TASK REQUIREMENTS =
**a.** Answer the following questions using the essay "Hubris":
(i) Which two ancient civilizations does the essay give as examples of an intangible purpose, and what purpose does it name for each?
(ii) According to the essay, what two outcomes await individual humans?
(iii) What kind of enemy does the essay say people want?
**b.** Reproduce word for word the portion of the essay "Hubris" that runs from "Furthest Right" down to "of the sun-god.".

DOCUMENT PASSAGE =
══════════

Amerika

Furthest Right

Hubris

When a civilization starts, people agree about two things: first, the immediate need, and second the character of that society. This character generally takes the form of an intangible purpose, for example the ancient Greeks pursuing “excellence” and the ancient Maya wanting to share the knowledge of the sun-god.

This parallels — all of the really true things in life are parallel between macrocosm and microcosm, physics and metaphysics, future and past, thought and matter, energy and pattern — the quest of individual humans. People either develop character and find a purpose in life or they begin the process of internal decay.

As soon as dissent spreads in the ranks, a civilization begins dying. No longer does everyone agree on the purpose. They no longer have a goal. Like any organism without purpose, they become parasitic, and they consume the civilization. Centuries later only ruins and low-IQ mixed-race people remain.

Everything you see in the contemporary political discourse is contemporary behavior. People see that our civilization is in decline and have no idea how to reverse it, so they start going on about Christianity, the billionaires, Illuminati, the Jews,™ chemtrails, or some other scapegoat. They want a tangible enemy to throttle.

They are scared out of their minds because in their guts they know that fixing civilization is a really hard problem. If it has happened in the past, we have scant record of it, and the people who lived through it probably had no idea it was happening. You get a slow panic in response where everyone tries to invent a story where things turn out OK.

══════════

(Dataset entries)
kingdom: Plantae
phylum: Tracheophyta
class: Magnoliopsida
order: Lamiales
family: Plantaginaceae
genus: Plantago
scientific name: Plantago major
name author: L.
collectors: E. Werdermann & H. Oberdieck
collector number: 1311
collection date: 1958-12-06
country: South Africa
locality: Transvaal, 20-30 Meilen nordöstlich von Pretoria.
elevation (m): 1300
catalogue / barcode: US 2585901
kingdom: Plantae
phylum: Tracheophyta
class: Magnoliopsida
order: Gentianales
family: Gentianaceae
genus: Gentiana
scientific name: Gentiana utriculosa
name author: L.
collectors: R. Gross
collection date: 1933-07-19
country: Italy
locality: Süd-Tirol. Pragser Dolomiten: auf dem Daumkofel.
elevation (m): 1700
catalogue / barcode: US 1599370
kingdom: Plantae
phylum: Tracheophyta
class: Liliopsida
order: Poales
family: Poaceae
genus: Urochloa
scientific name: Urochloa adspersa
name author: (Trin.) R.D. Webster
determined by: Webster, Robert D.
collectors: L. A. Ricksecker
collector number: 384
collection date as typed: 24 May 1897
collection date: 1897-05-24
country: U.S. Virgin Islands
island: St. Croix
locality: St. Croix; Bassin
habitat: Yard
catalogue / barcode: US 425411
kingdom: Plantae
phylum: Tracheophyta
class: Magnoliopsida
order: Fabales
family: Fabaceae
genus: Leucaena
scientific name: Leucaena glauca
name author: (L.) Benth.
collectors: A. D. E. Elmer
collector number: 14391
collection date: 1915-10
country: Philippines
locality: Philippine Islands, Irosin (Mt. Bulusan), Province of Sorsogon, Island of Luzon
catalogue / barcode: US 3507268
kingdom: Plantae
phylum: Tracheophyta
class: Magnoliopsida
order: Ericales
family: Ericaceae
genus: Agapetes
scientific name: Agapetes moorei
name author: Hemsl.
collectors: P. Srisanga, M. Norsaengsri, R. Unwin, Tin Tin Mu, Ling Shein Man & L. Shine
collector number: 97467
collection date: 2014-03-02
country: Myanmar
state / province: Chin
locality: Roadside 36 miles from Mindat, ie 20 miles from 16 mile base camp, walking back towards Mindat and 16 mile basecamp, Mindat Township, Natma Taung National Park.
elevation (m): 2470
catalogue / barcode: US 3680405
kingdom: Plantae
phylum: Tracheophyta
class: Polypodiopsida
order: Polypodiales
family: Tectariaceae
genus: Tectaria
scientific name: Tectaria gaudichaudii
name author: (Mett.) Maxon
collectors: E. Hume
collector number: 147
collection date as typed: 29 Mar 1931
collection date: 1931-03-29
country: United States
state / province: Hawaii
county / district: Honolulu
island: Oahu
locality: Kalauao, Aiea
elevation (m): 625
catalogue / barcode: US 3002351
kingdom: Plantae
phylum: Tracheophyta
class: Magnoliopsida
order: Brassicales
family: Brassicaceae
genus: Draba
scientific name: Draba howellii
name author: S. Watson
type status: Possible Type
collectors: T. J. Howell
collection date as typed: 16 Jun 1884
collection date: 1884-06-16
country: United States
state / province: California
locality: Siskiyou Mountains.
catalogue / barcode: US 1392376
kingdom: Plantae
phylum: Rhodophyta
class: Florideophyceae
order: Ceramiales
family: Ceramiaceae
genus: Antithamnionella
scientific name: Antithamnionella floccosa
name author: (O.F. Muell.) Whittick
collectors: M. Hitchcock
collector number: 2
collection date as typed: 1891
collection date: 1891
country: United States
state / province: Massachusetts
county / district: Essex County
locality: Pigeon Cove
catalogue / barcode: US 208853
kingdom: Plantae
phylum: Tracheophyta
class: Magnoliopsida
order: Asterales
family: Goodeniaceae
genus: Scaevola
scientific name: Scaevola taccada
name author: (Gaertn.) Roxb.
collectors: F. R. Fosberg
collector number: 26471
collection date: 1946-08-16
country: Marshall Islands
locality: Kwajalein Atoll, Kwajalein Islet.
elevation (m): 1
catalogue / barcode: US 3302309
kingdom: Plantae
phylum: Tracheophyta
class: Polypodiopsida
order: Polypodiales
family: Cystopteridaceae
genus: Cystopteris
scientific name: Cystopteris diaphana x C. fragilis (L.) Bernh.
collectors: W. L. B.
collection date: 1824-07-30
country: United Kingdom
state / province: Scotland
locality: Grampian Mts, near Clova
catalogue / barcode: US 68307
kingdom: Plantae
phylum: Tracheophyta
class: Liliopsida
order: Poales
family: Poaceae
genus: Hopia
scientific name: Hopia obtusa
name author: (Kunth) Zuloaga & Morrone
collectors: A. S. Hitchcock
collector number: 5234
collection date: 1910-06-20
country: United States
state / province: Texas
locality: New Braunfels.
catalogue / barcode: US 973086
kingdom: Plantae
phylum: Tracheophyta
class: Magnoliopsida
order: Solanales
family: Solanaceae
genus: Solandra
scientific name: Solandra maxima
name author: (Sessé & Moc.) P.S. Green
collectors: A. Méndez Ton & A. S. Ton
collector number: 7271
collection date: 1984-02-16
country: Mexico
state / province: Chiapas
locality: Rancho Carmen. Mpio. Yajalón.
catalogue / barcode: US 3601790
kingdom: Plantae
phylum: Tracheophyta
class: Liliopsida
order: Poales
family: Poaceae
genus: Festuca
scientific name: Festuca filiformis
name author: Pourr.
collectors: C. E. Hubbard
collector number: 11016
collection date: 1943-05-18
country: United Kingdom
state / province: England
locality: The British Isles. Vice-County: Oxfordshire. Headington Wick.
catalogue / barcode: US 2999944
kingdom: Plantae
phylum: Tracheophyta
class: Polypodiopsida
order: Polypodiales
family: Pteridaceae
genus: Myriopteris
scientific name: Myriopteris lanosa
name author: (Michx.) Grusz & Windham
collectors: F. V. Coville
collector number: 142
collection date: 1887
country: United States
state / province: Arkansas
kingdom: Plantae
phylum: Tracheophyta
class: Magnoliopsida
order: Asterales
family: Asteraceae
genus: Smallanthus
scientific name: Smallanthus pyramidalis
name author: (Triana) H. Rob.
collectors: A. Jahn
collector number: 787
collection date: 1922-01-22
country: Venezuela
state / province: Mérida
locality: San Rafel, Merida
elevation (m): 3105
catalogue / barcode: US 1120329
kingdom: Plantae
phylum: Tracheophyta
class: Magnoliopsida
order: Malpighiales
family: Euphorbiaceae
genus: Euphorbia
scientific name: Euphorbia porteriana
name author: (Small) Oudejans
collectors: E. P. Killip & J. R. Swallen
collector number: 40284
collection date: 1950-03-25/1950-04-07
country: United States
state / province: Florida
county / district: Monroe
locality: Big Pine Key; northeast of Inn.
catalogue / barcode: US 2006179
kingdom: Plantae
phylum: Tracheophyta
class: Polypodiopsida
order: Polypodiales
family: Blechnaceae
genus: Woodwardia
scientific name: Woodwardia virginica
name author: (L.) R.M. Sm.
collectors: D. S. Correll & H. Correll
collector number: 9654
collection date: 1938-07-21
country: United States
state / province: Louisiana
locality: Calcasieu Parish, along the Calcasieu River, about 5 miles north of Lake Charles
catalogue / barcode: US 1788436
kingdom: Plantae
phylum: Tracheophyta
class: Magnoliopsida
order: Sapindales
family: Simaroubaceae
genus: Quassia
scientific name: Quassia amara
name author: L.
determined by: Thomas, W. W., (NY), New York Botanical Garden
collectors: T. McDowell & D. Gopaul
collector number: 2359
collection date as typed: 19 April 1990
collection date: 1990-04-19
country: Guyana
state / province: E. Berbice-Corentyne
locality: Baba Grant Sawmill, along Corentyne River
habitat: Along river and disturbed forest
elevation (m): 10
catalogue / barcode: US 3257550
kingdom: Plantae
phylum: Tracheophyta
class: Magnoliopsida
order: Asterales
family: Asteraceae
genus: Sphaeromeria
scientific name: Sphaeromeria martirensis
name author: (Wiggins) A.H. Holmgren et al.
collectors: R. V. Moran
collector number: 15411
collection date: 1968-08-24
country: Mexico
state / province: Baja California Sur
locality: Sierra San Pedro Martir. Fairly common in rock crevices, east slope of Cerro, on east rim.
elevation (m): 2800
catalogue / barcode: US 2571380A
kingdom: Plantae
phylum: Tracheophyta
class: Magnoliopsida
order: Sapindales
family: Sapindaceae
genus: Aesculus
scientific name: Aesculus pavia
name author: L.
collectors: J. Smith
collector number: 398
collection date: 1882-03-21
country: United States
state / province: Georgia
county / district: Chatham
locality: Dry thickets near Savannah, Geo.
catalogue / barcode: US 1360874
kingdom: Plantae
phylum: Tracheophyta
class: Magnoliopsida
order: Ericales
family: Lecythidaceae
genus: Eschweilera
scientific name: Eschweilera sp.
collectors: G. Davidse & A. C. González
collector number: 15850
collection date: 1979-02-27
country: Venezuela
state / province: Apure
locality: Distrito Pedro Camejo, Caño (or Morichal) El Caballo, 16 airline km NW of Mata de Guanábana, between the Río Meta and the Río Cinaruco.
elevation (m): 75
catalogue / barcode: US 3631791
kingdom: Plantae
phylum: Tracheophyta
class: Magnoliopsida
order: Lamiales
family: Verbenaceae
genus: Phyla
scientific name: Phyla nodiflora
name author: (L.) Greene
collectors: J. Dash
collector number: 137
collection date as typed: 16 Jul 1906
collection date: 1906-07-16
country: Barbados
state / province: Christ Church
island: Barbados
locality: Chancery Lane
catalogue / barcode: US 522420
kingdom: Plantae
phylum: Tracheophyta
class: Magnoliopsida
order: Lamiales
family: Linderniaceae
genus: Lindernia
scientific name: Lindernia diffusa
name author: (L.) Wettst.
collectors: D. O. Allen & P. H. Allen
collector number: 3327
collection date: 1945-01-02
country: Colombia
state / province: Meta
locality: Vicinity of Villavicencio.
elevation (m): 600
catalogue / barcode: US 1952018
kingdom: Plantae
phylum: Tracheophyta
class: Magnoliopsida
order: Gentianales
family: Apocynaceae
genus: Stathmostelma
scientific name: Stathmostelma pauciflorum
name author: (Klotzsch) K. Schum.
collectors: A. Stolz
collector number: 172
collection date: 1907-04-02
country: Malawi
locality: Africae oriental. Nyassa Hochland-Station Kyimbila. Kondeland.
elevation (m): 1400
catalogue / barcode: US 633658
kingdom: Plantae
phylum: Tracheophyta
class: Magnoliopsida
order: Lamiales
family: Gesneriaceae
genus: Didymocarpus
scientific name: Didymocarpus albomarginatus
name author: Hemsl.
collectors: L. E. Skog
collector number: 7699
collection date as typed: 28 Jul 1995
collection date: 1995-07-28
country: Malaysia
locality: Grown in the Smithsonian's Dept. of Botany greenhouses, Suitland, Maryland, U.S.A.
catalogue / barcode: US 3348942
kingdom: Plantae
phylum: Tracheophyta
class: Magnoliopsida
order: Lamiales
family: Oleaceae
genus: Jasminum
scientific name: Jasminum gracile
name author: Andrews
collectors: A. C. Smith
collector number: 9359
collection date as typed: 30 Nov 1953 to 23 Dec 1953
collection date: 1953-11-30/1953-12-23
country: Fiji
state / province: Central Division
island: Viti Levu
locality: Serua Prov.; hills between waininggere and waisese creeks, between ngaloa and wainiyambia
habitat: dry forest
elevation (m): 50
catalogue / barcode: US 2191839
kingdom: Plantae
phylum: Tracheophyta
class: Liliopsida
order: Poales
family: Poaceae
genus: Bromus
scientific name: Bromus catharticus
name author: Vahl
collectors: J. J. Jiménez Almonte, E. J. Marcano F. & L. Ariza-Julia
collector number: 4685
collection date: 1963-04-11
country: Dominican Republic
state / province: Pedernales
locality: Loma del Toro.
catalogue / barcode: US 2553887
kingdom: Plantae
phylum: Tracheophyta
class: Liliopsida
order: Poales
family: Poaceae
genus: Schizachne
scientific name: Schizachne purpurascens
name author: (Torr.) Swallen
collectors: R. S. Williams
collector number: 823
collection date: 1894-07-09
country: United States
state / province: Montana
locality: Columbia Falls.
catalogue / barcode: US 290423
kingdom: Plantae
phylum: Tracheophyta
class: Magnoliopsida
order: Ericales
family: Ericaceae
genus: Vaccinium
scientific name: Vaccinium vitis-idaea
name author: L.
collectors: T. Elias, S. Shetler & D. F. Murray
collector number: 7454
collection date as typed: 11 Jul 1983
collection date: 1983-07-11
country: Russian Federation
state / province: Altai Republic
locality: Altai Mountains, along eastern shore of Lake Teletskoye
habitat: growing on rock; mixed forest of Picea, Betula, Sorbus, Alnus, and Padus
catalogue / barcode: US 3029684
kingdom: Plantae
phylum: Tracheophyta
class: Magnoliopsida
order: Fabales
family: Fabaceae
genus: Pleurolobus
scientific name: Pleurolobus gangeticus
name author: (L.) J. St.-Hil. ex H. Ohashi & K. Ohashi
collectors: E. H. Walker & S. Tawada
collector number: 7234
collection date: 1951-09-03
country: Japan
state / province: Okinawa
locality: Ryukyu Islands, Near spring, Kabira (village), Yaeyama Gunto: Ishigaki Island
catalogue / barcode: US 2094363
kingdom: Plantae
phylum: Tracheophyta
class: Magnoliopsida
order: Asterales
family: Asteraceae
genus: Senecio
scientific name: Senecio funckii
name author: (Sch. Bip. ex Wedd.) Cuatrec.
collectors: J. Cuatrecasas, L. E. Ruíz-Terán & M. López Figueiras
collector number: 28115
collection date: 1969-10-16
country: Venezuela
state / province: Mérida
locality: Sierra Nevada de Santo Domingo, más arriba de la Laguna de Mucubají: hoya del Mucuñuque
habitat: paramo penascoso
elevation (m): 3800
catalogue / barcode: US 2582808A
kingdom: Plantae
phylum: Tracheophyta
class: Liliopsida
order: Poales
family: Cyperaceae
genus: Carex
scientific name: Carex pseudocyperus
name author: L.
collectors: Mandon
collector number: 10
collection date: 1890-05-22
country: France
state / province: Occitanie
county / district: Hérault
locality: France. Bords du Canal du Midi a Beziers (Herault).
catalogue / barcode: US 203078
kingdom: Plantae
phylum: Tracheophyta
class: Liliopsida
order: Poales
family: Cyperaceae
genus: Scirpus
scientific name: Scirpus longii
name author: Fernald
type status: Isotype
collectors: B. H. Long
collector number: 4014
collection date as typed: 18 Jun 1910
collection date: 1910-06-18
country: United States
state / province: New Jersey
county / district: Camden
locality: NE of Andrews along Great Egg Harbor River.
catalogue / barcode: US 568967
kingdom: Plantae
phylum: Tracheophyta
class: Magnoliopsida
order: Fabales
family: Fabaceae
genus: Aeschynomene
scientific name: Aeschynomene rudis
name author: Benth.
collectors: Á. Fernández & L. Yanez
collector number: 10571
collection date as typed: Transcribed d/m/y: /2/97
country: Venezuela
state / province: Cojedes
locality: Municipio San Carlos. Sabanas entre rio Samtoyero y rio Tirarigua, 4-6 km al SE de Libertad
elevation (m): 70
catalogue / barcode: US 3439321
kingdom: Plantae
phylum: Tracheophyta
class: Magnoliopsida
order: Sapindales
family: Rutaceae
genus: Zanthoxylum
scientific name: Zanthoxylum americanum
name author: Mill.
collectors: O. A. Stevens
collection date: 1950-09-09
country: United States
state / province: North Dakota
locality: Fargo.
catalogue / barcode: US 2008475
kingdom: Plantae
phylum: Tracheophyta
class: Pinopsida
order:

══════════

SOLUTION SET =
**a.**
(i) The ancient Greeks pursued "excellence," and the ancient Maya wanted to share the knowledge of the sun-god.
(ii) People either develop character and find a purpose in life, or they begin the process of internal decay.
(iii) A tangible enemy to throttle.

**b.**
Furthest Right

Hubris

When a civilization starts, people agree about two things: first, the immediate need, and second the character of that society. This character generally takes the form of an intangible purpose, for example the ancient Greeks pursuing “excellence” and the ancient Maya wanting to share the knowledge of the sun-god.